Build the database in ArcGIS Pro
YOU’VE COME TO A TURNING POINT
in your project. In the early, exploratory phases, you looked at data both in and out of maps and evaluated it from various standpoints. You worked a lot with layer properties, but you didn’t operate directly on the data. You’ll do that now.
You have two main tasks in this lesson. Your first task will be to populate the LARiver_ParkSite project geodatabase with the data-sets that you chose in lesson 3. Working with the data will be your introduction to the geographic data processing, or “geoprocessing,” tools that make ArcGIS so powerful. That raises the question of whether the project really should have its own database. Couldn’t you continue to use the collection of folders and files you’ve been working with so far? Yes, you could, but there are good reasons to consolidate the data and use the LARiver_ParkSite project geodata-base that was created automatically when you created the project:
You can keep the project data in a single location, rather than having it distributed among various workspaces.
You can keep the project data separate from datasets that you don’t need.
You can streamline the project data by eliminating unnecessary features and attributes while maintaining the original source data as a backup.
You can impose uniform standards such as a common data format and consistent names for datasets.
It will be easier to share the project data with others and to reuse it yourself.
Your second task in this lesson will be to complete the preparation tasks in the data requirements table. Beside using geoprocessing tools, you’ll do spatial queries, table calculations, and other operations.

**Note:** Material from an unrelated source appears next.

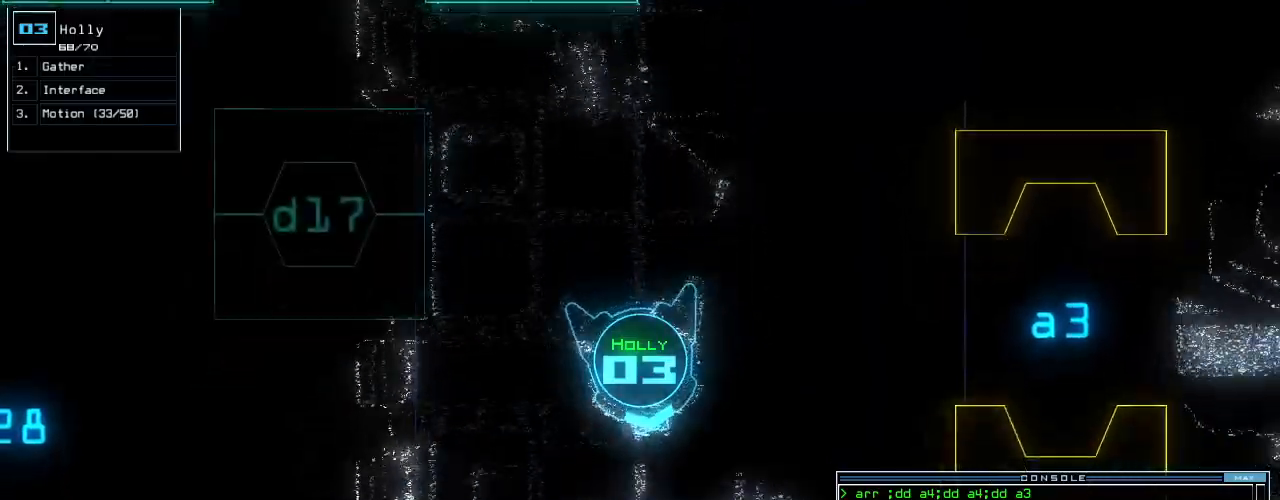
Gameplay with keyboard; each line is a JSON object with the keys held at the frame after it. "events" lists presses ("down") and releases ("up") of ".", "0", "1", "2", "3", "4", "5", "6", "7", "8", "9", "a", "b", "backspace", "c", "caps_lock", "comma", "ctrl_l", "ctrl_r", "d", "down", "e", "equals", "escape", "f", "f8", "g", "h", "i", "j", "k", "l", "left", "m", "minus", "n", "o", "p", "q", "quote", "r", "return", "right", "s", "semicolon", "shift_l", "shift_r", "space", "t", "tab", "tilde", "u", "up", "v", "w", "x", "y" and "z" between this image and that frame as [ms after this image, input, new state], when the widget could be followed in between. No other keys are recorded. Mouse input is not recorded.
{"keys": ["comma", "up"], "events": [[80, "left", "up"], [420, "comma", "down"]]}
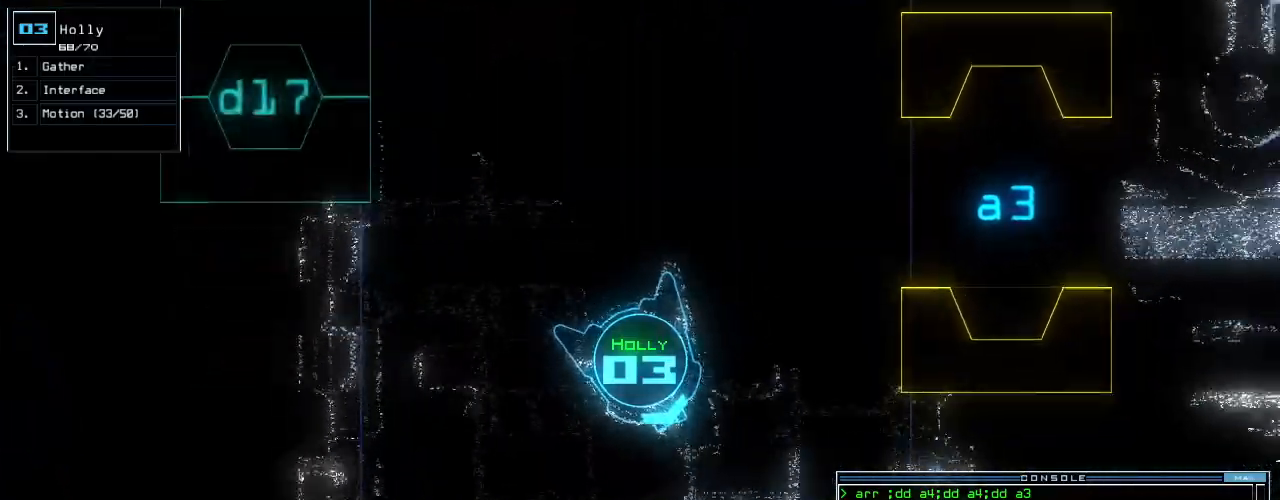
{"keys": ["right", "up"], "events": [[20, "comma", "up"], [80, "left", "down"], [160, "left", "up"], [240, "right", "down"]]}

Automate the analysis in ArcGIS
SUPPOSE UNEXPECTED CHANGES
occur after you’ve finished the analysis. Maybe an updated table of vacant parcels becomes available. Maybe after seeing the results, the city council wants to add or remove criteria, or see how a change in threshold values affects the outcome. Of course, you could redo the analysis, but even a small change—especially if it comes at the beginning of the process—could make a lot of tedious work. This is the moment to introduce ModelBuilder™. ModelBuilder can encapsulate your entire workflow in a model—a custom geoprocessing tool that runs with the push of a button.
A model looks like a flowchart or schematic diagram that shows the steps for manufacturing a product. Inputs, outputs, and processes are represented by geometrical shapes. Arrows connect the shapes to show the sequence of operations. For an example, see the sidebar “Understanding a model” later in this lesson.
A model is more than a visual aid, it’s also an engine. The datasets and tools it represents are embedded in the model’s schematic elements, so that running a model sets in motion a chain of geoprocessing operations. In this case, the model will basically repeat the analysis tasks you did in lesson 6.
There are lots of good reasons to build a model from your analysis. First, since it is a diagram, a model makes the whole workflow transparent and open to scrutiny. This visualization may reveal the analysis’s weaknesses or confirm its validity—either way, it brings the methodology into the open. Second, a model stores, and thereby documents, the workflow, sparing you the task of keeping detailed notes on what you did and wh you did it. Third, models are flexible. They easily accommodate the kinds of changes to inputs or parameters mentione above with little effort on your part. Fourth, models can be shared with colleagues, saving development work and encouraging collaboration on sound methods and best practices. Fifth, models run quickly—just wait and see.